Students visited the community organization  Hogar Crea during a Community Medicine class.

 As part of the Community Health Practicum course, socially-based experiential learning was a key component to this summer’s program. Each student participated in the program’s campaign to promote and assist in the healthy lifestyles of people living in Santiago’s marginalized Zona Sur, during which time they teamed up with local health promoters and spent time interacting with residents of the area, organizing and presenting informational forums on the treatment and prevention of prevalent illnesses and helping to collect medical histories to enable more accurate and effective medical attention in the future. Students really enjoyed the opportunity to travel throughout their assigned neighborhood, chatting with the people they met and learning their methods of staying healthy while also sharing advice on how to further develop a healthy lifestyle. The amount of presentations that groups facilitated this summer and the number of targeted observers that participated in these presentations was astounding, all due to the motivation of the students and their eagerness to work with local health promoters.

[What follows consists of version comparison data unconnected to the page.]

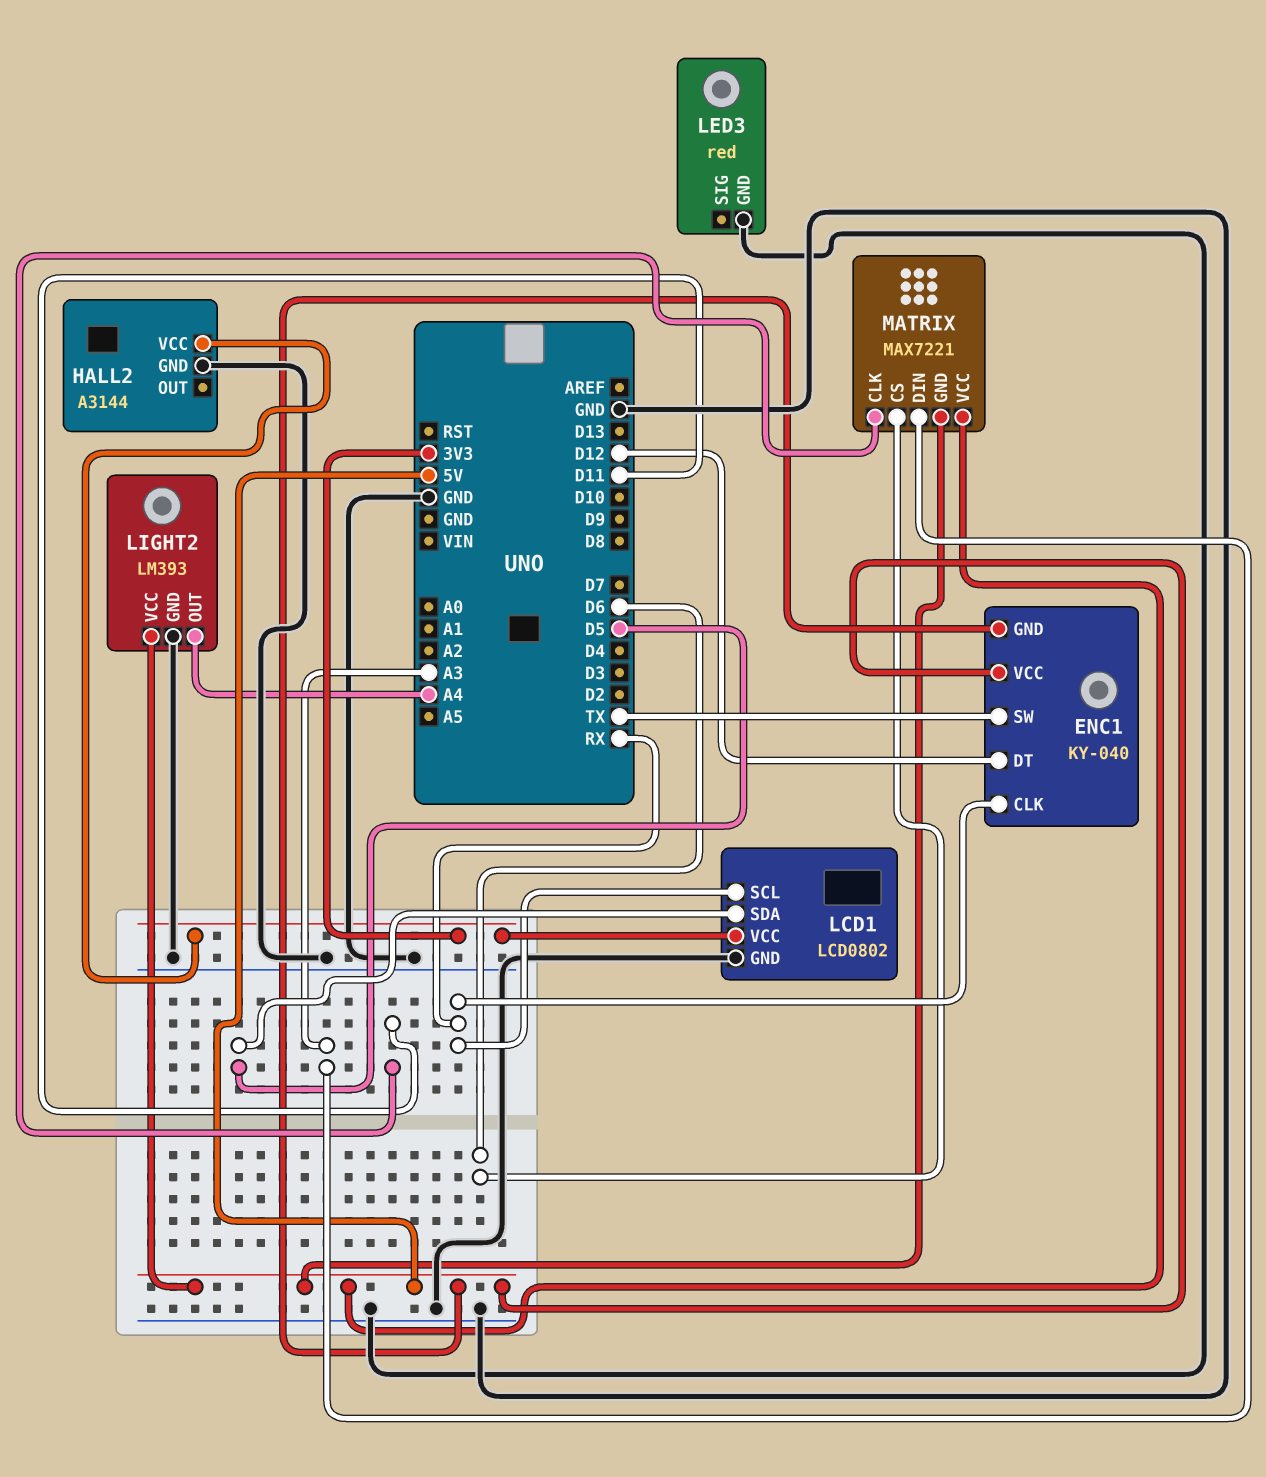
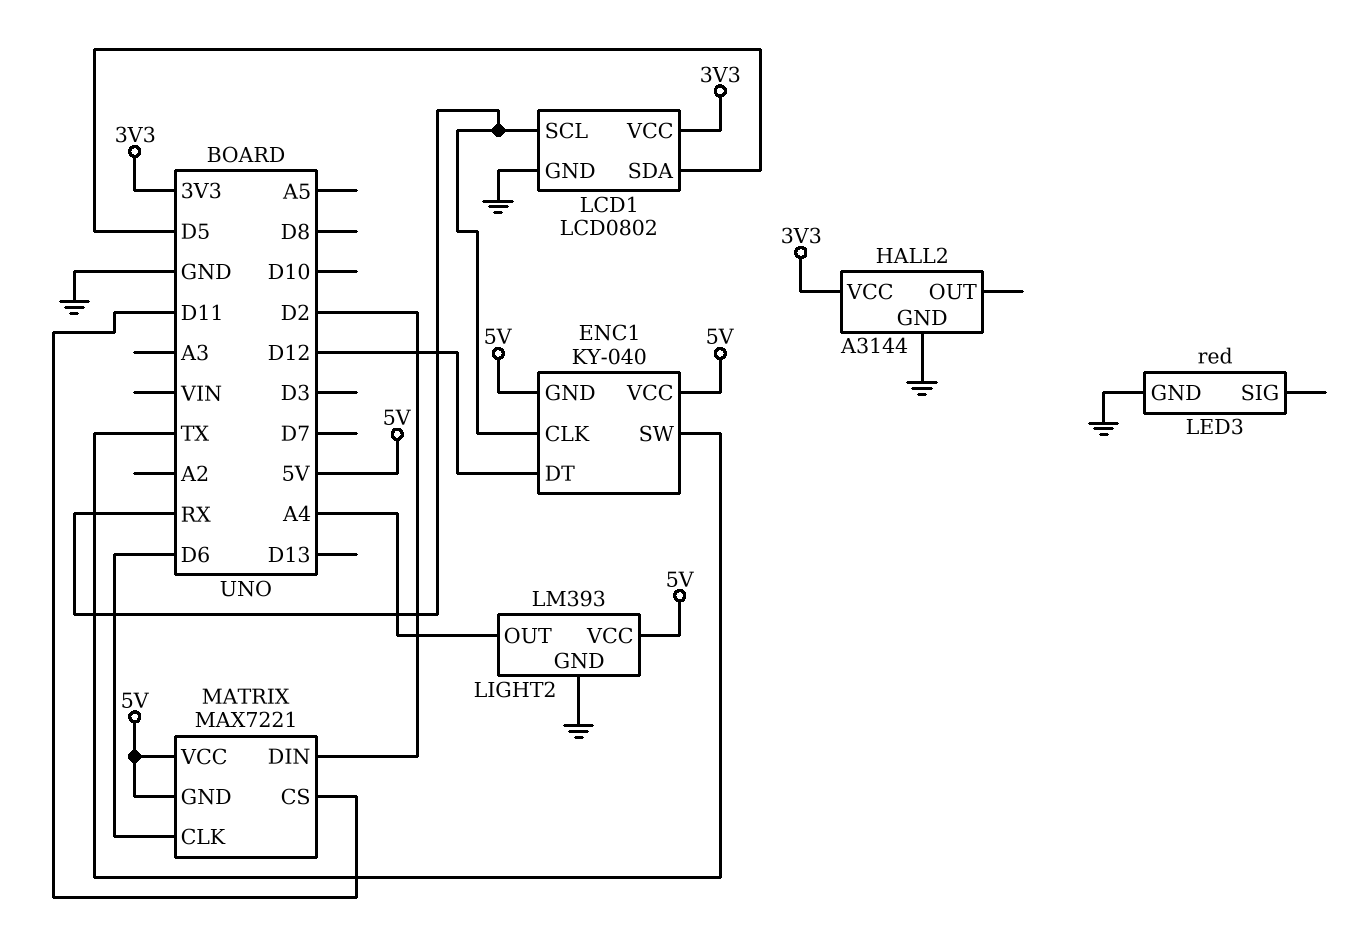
MATRIX pin CLK: D11 -> D6
MATRIX pin CS: D6 -> D11
MATRIX pin DIN: A3 -> D2

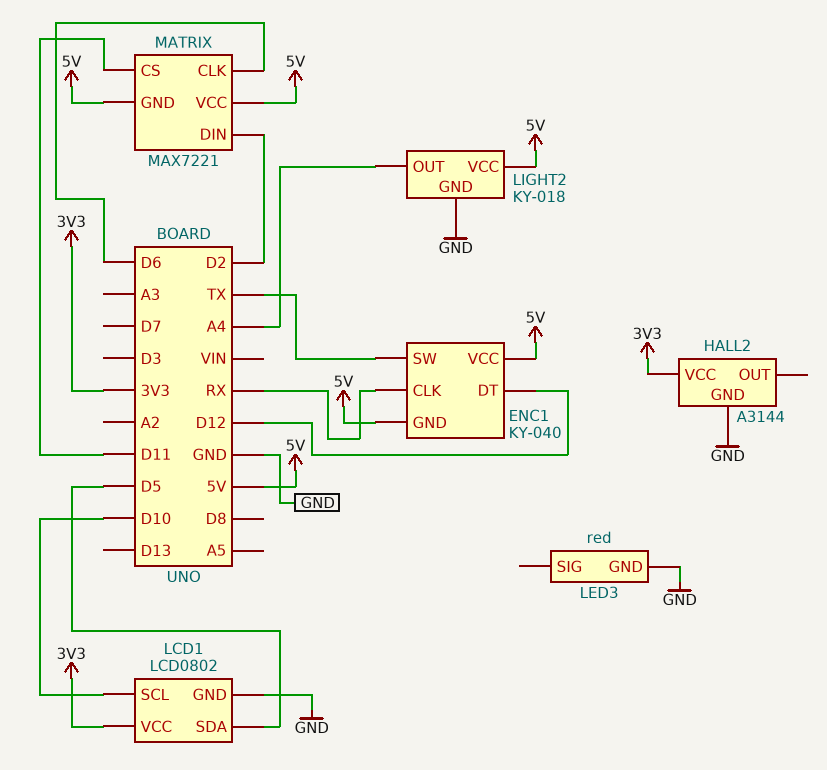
LCD1 pin SCL: RX -> D10
LIGHT2: LM393 -> KY-018

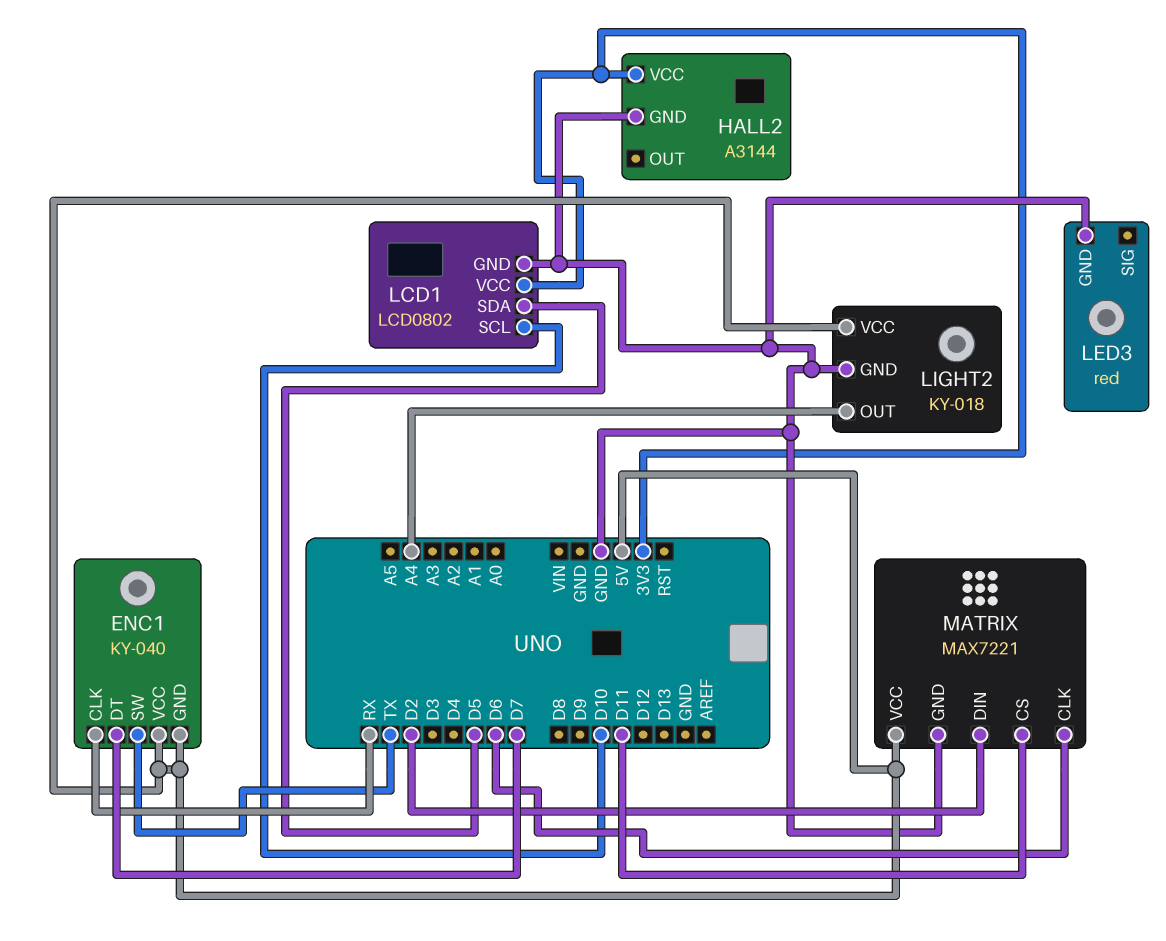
ENC1 pin DT: D12 -> D7
MATRIX pin GND: 5V -> GND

Some students even gauged the number of people they believe were positively affected by their presentations and promotional work, and the results surely left them feeling satisfied. 

 

More highlights from this summer... enjoy!

under the sea, students snorkel in a tropical reef surrounding Cayo Arena

View from el Monumento.

Playa Ensenada

Brittni and Arelys descending the staircase at Meson de la Cava, a gourmet restaurant located inside a cave in Santo Domingo.